ReEfBench: Quantifying the Reasoning Efficiency of LLMs
Zhizhang Fu, Yuancheng Gu, Chenkai Hu, Hanmeng Liu, Yue Zhang
TL;DR
ReEfBench introduces a neuro-symbolic, FOL-grounded framework to quantify LLM reasoning efficiency by separating logical depth from computational cost. The pipeline generates scalable reasoning datasets, uses LLM-based parsing to build formal reasoning graphs, and applies rule-based verification to yield six diagnostic metrics, then clusters models into four behavioral archetypes. Key findings show that deep reasoning does not require extended token generation, that mixing long and short CoT data can disrupt strategies, and that distillation yields behavioral mimicry without guaranteed depth gains, with capacity constraints playing a critical role.
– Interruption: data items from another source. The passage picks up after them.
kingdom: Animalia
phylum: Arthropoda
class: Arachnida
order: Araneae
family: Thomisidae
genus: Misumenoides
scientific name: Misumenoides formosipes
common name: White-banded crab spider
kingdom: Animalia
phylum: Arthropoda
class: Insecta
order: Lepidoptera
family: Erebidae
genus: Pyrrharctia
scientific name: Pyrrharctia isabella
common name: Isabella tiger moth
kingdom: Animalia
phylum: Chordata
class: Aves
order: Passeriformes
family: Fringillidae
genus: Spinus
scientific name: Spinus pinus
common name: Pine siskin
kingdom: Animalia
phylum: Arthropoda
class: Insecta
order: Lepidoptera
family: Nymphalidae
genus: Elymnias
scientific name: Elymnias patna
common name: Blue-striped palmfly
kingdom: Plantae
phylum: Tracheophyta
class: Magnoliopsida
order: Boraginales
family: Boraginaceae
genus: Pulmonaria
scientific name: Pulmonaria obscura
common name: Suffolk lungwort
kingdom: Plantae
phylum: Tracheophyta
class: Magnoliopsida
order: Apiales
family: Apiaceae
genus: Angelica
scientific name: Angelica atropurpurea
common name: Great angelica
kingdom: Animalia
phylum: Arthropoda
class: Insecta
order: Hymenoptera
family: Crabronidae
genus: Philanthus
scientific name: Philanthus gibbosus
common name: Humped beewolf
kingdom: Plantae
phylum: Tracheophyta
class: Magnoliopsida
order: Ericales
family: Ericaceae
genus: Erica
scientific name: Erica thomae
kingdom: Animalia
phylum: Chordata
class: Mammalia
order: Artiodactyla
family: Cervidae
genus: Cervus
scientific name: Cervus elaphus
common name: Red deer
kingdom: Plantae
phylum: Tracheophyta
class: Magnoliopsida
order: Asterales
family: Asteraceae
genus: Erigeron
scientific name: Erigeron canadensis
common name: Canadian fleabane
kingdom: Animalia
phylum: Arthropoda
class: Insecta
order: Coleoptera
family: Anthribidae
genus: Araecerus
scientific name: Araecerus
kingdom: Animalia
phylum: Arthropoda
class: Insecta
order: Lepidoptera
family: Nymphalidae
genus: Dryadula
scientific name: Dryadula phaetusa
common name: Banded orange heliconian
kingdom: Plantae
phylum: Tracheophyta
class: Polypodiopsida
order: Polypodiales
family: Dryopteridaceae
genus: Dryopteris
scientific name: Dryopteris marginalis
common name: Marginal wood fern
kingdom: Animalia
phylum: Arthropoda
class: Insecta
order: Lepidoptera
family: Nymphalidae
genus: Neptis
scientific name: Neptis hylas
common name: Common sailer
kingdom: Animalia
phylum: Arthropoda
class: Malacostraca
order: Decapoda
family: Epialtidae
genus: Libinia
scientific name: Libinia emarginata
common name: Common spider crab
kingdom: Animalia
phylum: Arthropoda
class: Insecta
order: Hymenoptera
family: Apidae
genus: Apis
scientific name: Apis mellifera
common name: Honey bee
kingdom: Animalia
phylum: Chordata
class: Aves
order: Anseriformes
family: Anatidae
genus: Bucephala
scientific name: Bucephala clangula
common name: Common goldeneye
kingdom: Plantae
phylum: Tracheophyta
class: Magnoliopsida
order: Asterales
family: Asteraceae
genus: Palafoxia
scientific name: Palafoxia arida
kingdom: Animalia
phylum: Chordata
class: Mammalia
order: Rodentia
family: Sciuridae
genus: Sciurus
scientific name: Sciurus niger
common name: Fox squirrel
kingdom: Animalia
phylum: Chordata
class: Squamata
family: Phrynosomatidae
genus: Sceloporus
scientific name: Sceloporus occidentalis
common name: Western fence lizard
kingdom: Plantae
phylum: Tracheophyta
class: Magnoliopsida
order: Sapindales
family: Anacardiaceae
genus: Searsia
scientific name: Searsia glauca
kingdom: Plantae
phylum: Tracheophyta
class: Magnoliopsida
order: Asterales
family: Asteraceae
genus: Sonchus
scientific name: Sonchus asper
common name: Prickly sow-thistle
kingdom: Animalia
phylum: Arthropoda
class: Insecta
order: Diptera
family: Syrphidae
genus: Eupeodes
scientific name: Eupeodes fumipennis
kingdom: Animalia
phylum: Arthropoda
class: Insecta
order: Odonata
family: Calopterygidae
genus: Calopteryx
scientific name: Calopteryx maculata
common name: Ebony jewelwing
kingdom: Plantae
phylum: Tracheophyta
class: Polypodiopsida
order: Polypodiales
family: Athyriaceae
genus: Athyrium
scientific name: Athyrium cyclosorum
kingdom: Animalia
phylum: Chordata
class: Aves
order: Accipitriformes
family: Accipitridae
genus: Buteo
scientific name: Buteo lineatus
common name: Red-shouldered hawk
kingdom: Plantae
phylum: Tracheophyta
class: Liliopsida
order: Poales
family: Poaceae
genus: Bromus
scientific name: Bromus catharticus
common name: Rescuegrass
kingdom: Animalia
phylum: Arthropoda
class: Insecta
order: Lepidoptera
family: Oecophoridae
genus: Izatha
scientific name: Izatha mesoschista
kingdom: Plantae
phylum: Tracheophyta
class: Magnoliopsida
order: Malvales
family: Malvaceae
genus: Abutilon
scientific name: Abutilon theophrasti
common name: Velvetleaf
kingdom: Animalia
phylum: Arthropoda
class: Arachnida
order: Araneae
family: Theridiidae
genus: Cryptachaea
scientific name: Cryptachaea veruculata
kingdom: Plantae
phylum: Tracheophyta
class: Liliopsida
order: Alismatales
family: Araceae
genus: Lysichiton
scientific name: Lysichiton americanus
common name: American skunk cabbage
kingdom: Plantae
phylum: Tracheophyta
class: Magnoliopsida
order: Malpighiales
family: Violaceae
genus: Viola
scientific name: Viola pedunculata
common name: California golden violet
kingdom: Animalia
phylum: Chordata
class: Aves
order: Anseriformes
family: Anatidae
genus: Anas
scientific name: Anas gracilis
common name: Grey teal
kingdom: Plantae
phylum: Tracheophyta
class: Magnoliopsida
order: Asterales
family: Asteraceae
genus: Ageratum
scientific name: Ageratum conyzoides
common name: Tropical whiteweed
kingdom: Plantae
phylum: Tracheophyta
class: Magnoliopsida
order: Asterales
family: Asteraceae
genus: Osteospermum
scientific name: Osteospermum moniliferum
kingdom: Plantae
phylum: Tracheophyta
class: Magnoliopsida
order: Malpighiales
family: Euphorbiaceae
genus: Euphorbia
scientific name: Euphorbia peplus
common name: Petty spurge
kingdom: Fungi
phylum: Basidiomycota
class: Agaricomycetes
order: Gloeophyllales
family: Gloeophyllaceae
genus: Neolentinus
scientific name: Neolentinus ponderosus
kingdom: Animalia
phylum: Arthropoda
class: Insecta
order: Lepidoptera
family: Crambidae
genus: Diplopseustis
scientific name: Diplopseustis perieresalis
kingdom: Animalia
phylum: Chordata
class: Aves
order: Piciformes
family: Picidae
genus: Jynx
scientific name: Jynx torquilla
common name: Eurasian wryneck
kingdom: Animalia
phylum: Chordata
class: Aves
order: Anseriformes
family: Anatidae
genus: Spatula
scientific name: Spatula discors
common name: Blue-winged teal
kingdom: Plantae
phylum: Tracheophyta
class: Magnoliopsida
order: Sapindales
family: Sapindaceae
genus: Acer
The work provides a principled, scalable tool for evaluating reasoning processes, with potential to guide training, prompting, and deployment choices in practical AI systems.
Abstract
Test-time scaling has enabled Large Language Models (LLMs) to tackle complex reasoning, yet the limitations of current Chain-of-Thought (CoT) evaluation obscures whether performance gains stem from genuine reasoning or mere verbosity. To address this, (1) we propose a novel neuro-symbolic framework for the non-intrusive, comprehensive process-centric evaluation of reasoning. (2) Through this lens, we identify four distinct behavioral prototypes and diagnose the failure modes. (3) We examine the impact of inference mode, training strategy, and model scale. Our analysis reveals that extended token generation is not a prerequisite for deep reasoning. Furthermore, we reveal critical constraints: mixing long and short CoT data in training risks in premature saturation and collapse, while distillation into smaller models captures behavioral length but fails to replicate logical efficacy due to intrinsic capacity limits.